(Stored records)
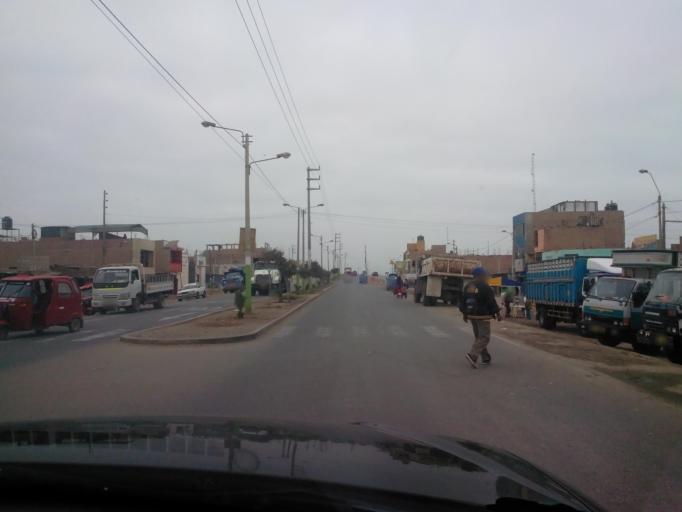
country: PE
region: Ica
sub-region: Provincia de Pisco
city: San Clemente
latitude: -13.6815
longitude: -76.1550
---
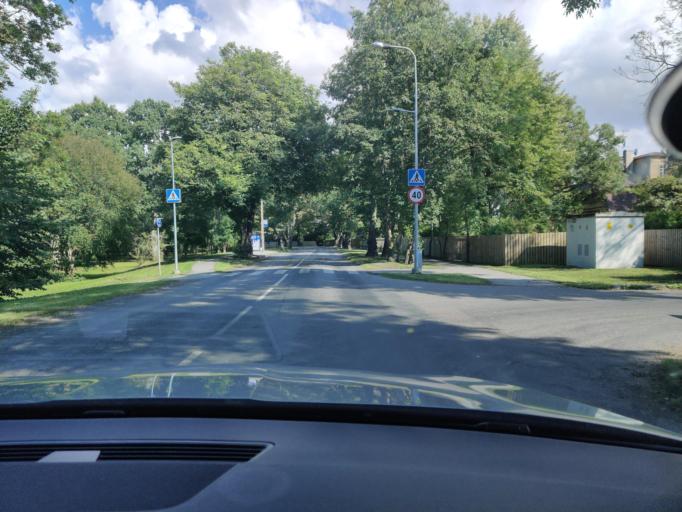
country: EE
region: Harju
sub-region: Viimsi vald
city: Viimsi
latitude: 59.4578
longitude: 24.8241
...
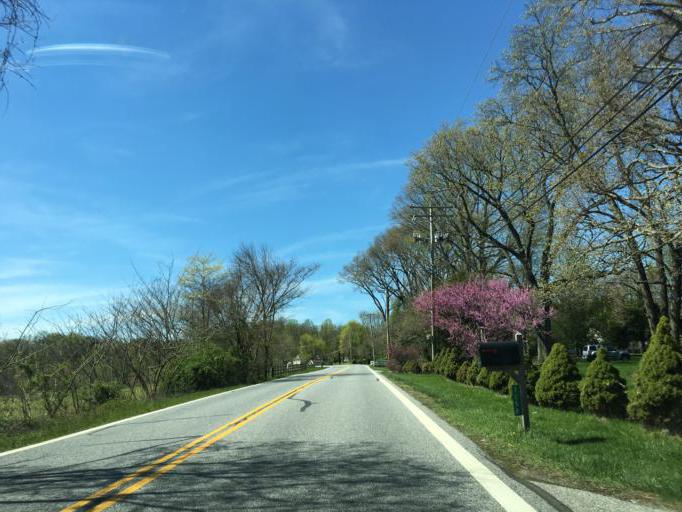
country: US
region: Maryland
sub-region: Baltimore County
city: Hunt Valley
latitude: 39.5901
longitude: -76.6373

→ **What needs to be done**
Extract every line of the data above that contains the string "region".

→ **Solution for this problem**
region: Ica
sub-region: Provincia de Pisco
region: Harju
sub-region: Viimsi vald
region: Maryland
sub-region: Baltimore County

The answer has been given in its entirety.